Gustie à Berlin
installation et texte
Gustie à Berlin – Kristallnacht
9 et 10 novembre 1938
Je ne sais plus où nous étions lorsque Gustie m’a raconté cette histoire. Debout dans sa cuisine ? Assises sur son sofa ? Rien, je ne me souviens de rien. Seulement de ses yeux bleus, des dents du bonheur, des tâches de rousseur, du sourire sous les rides. Son accent à couper au couteau. Pour les autres, un accent allemand, pour moi, un accent de famille. En l’écoutant, je me souvenais qu’on disait de sa sœur Amalia, qu’elle voulait deux choses dans la vie : savoir parler français sans accent et savoir bronzer. Un échec total.
– J’ai fait un gâteau.
Chez les Bronner, on fait toujours des gâteaux pour trente, même quand on est deux. Peut-être qu’on est obligé de prévoir pour les morts aussi.
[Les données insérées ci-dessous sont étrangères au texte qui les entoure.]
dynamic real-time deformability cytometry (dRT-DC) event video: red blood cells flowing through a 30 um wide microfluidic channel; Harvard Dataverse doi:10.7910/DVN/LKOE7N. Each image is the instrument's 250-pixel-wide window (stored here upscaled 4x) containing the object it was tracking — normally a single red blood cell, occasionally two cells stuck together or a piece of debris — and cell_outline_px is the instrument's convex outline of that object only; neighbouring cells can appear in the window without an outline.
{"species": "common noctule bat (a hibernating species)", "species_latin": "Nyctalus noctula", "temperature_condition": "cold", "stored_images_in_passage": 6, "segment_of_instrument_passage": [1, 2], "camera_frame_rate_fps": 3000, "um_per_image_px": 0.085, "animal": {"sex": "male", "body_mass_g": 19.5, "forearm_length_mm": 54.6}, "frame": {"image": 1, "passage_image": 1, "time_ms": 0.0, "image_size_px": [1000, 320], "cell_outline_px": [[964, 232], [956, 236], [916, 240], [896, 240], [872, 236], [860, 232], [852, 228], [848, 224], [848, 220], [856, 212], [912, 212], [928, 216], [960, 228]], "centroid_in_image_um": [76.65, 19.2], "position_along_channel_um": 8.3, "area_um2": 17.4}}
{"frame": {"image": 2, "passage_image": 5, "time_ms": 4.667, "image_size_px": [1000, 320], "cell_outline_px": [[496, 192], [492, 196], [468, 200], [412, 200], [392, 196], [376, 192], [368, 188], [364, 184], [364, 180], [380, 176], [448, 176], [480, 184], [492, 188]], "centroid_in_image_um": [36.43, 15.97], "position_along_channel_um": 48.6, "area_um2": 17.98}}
– Non, je te remercie, je sors de table…
Elle me sert du gâteau.
– Mange le gâteau…
Je mange le gâteau. On parle de Berlin. L’immeuble où ils habitaient tous. Chacun, un étage.
– L’appartement était très grand. On faisait toutes les fêtes à la maison, les mariages, les bar-mitzvah…Toute la vaisselle de fête était rangée dans les faux plafonds. La vaisselle pour le lait, pour la viande, pour Pâques, ça faisait vraiment beaucoup de vaisselle. Alors, on mettait tout là-haut, dans les faux-plafonds…
En disant cela, elle lève les bras au ciel comme si la vaisselle était encore au-dessus de sa tête. Ils sont partis de Berlin très tard. Les Bronner étaient des optimistes. Est-ce qu’on a toujours raison de l’être.
– Tu sais, cette nuit là, on n’était pas chez nous. Quand on est revenu le lendemain…Ils avaient détruit tous les faux-plafonds. Je ne sais pas pourquoi, peut-être ils ont cru des gens étaient cachés là…Comment ils ont réussi à faire ça, avec des fusils, des bâtons peut-être. Toute la vaisselle était tombée des plafonds, et nous, on est entré dans l’appartement…Toute la vaisselle, comme ça, par terre, cassée…Je me souviens, je marchais, j’avais la vaisselle jusqu’aux genoux.
Où ont-ils passé cette nuit-là. Chez qui. Tous ensemble. Ou non. Est-ce que c’est ça qui les a décidé à partir. Je ne sais rien. Est-ce qu’ils ont vu la Alte Neue Synagogue brûler. Est-ce que c’est celle-là où ils allaient. Peut-être la plus petite, tout près de chez eux. Je ne sais rien. J’aurais dû lui demander comment était cette vaisselle.